◆ CONSIGNE ◆
Dans la critique du film, reprenez le passage qui commence par « Sortie - En » et se poursuit jusqu'à « aux autorités iraniennes. », en substituant « réalisateur » à « cinéaste ».

Réalisateur-trice - Jafar Panahi

Casting - Jafar Panahi, Mina Kavani

Sortie - En salles

Durée - 1h47

Critique - Jean-François Pluijgers

Jean-François Pluijgers
Jean-François Pluijgers Journaliste cinéma

Jafar Panahi met en scène sa condition de cinéaste interdit de tourner, adressant un camouflet aux autorités iraniennes.

Incarcéré depuis juillet dernier pour avoir réclamé publiquement la libération de ses collègues Mohammad Rasoulof et Mostafa Al-Ahmad, Jafar Panahi faisait déjà l’objet, depuis 2010, d’une assignation à résidence doublée d’une interdiction de tourner. Un interdit que le cinéaste iranien s’est ingénié à contourner, réalisant cinq films depuis –Ceci n’est pas un film, Pardé, Taxi Téhéran, Trois visages et Aucun ours-, comme autant de camouflets infligés au régime des mollahs.

Tourné comme ses prédécesseurs dans la clandestinité, Aucun ours voit un cinéaste (Jafar Panahi) gagner un petit village proche de la frontière au nord de l’Iran, d’où il met en scène, par téléphone et écran d’ordinateur interposés, un film dont l’équipe technique et les acteurs se trouvent en Turquie toute proche. Et racontant l’histoire de Zara et Bakhtiar (Mina Kavani et Bakhtiar Panjei), un couple se consumant dans l’attente de faux passeports qui permettraient son exil définitif. La connexion internet est aléatoire, rendant le tournage difficile, le réalisateur n’ayant pas le droit de quitter l’Iran -et se refusant, du reste, à le faire, lorsque son assistant lui propose de franchir le pas dans l’épaisseur de la nuit. Des circonstances encore aggravées lorsque, témoin photographique présumé d’une romance interdite remettant en question une promsse de mariage, Panahi se retrouve, bien malgré lui, impliqué dans le conflit qui embrase le village…

© National

Dispositif habile

Aucun ours est un film aussi étrange que fascinant, dont le titre, énigmatique, a une portée de toute évidence métaphorique, embrassant les histoires distillées par le pouvoir à des fins de manipulation -“il n’y a pas d’ours, c’est juste pour vous faire peur”, assurera un villageois au réalisateur. Qu’elle soit le fait des autorités politiques et religieuses, ou le résultat des traditions et autres superstitions, c’est d’une même aliénation qu’il s’agit, toile de fond d’un film croisant ses deux histoires d’amour tout en enchevêtrant réalité et fiction dans un dispositif aussi habile que foisonnant.

◆ DONNÉES FOURNIES ◆
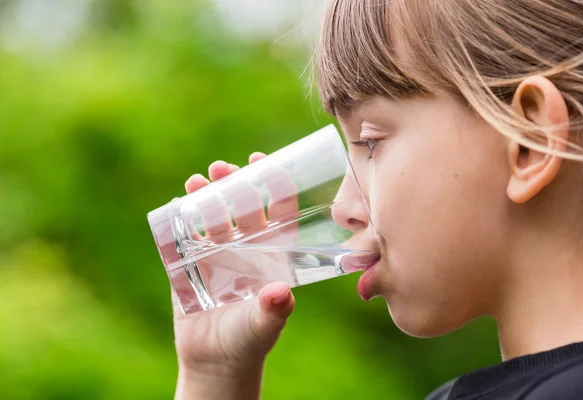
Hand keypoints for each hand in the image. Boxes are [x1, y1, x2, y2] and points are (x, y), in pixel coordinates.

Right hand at [172, 153, 295, 398]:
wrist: (215, 361)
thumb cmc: (248, 341)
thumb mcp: (264, 326)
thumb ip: (273, 311)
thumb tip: (281, 293)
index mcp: (272, 254)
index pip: (278, 213)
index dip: (275, 187)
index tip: (265, 164)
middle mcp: (246, 248)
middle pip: (242, 206)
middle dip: (235, 183)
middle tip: (223, 168)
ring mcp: (217, 253)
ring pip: (213, 214)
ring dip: (207, 194)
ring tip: (199, 179)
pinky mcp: (189, 263)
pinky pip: (185, 233)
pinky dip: (181, 215)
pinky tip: (178, 201)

◆ CORRIGÉ ◆
Sortie - En salles

Durée - 1h47

Critique - Jean-François Pluijgers

Jean-François Pluijgers
Jean-François Pluijgers Journaliste cinéma

Jafar Panahi met en scène sa condition de réalisateur interdit de tourner, adressant un camouflet aux autorités iraniennes.